▸ **REQUIREMENT**
Write out each line of the material exactly as given, and drop the images.

▸ **RECORDS SHOWN**

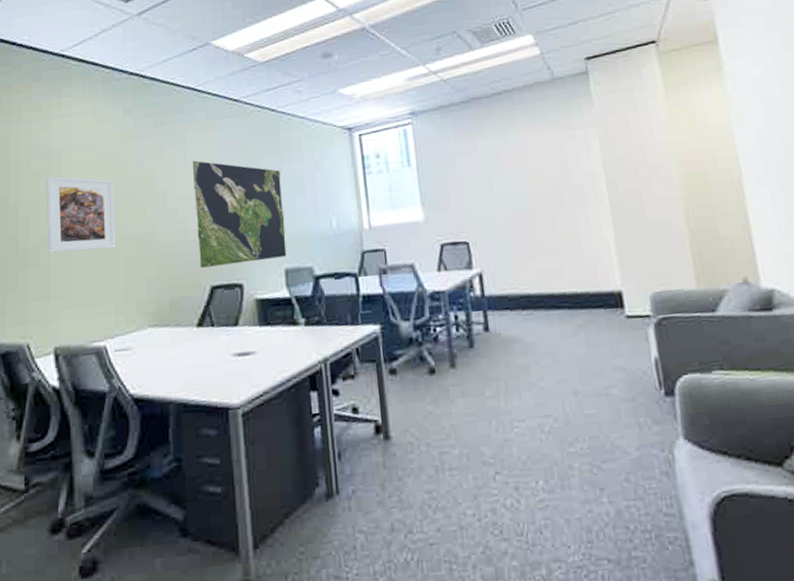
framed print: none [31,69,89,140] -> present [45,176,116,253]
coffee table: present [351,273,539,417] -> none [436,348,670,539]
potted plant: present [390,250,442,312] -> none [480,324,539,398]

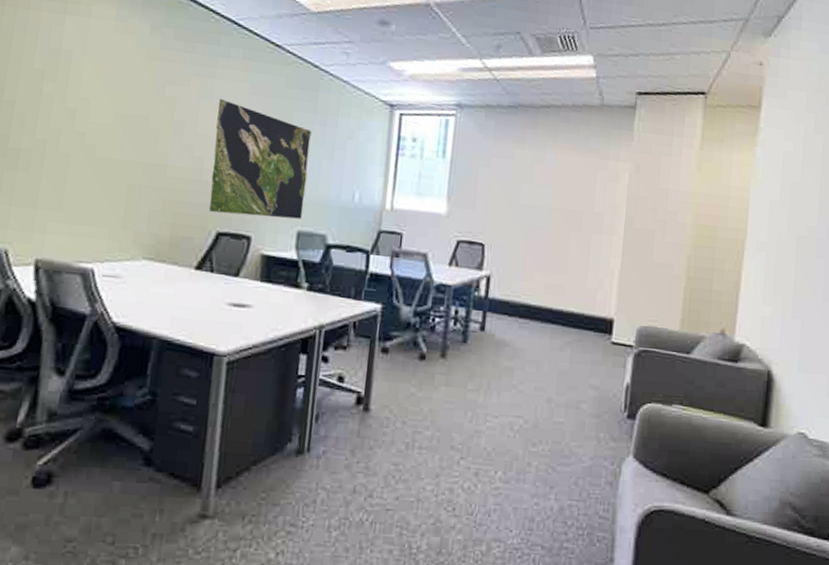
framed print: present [45,176,116,253] -> none [42,76,128,171]

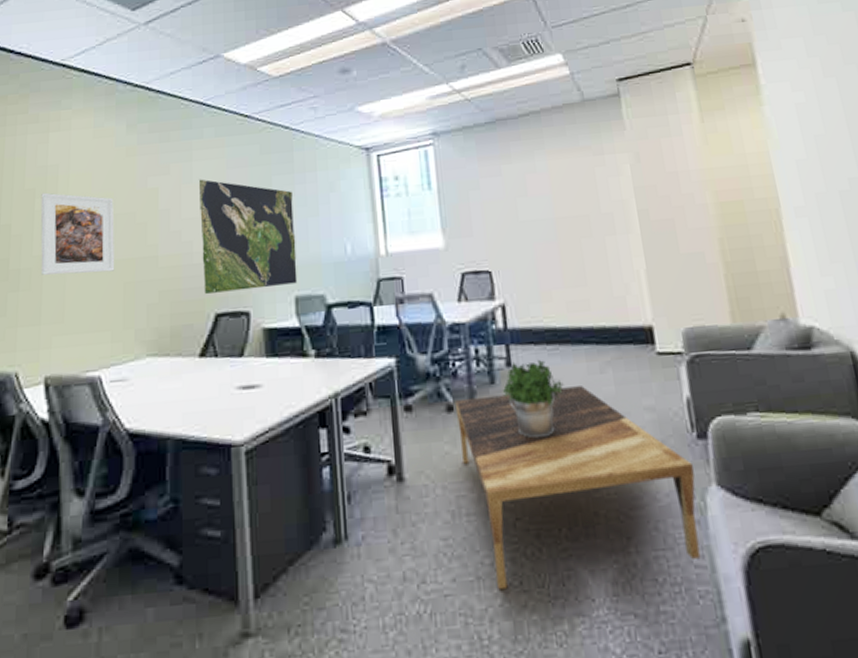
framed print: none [42,76,128,171] -> present [40,192,115,275]
coffee table: none [425,351,618,512] -> present [454,386,701,590]
potted plant: none [471,328,527,396] -> present [502,359,564,439]

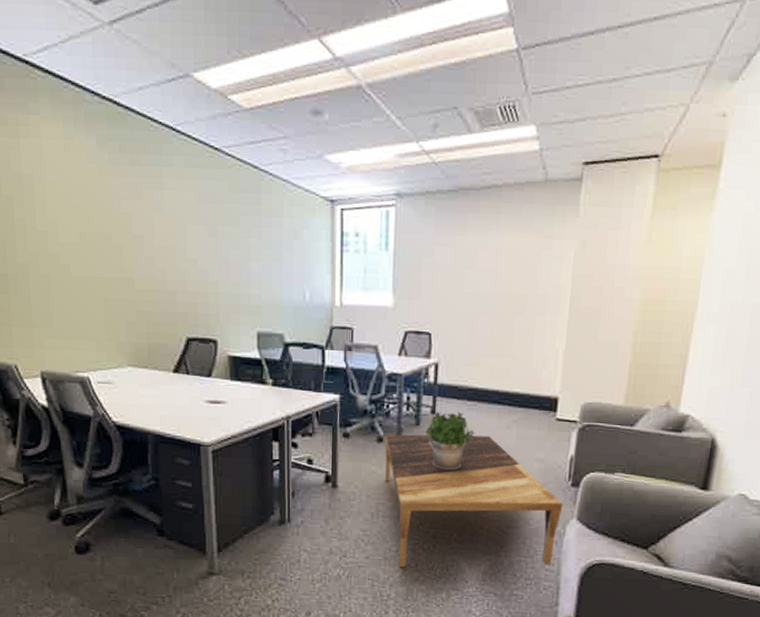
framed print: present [40,192,115,275] -> none [19,202,95,287]
world map: present [198,179,298,294] -> none [169,209,260,321]

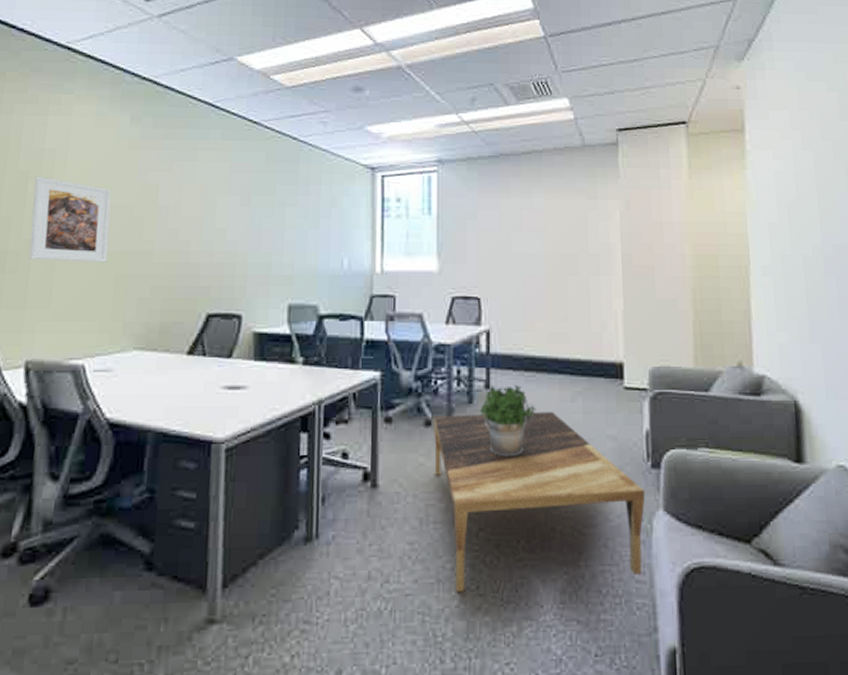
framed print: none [19,202,95,287] -> present [29,176,112,262]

▸ **TASK RESULT**
framed print: none [31,69,89,140] -> present [45,176,116,253]
coffee table: present [351,273,539,417] -> none [436,348,670,539]
potted plant: present [390,250,442,312] -> none [480,324,539,398]

framed print: present [45,176,116,253] -> none [42,76,128,171]

framed print: none [42,76,128,171] -> present [40,192,115,275]
coffee table: none [425,351,618,512] -> present [454,386,701,590]
potted plant: none [471,328,527,396] -> present [502,359,564,439]

framed print: present [40,192,115,275] -> none [19,202,95,287]
world map: present [198,179,298,294] -> none [169,209,260,321]

framed print: none [19,202,95,287] -> present [29,176,112,262]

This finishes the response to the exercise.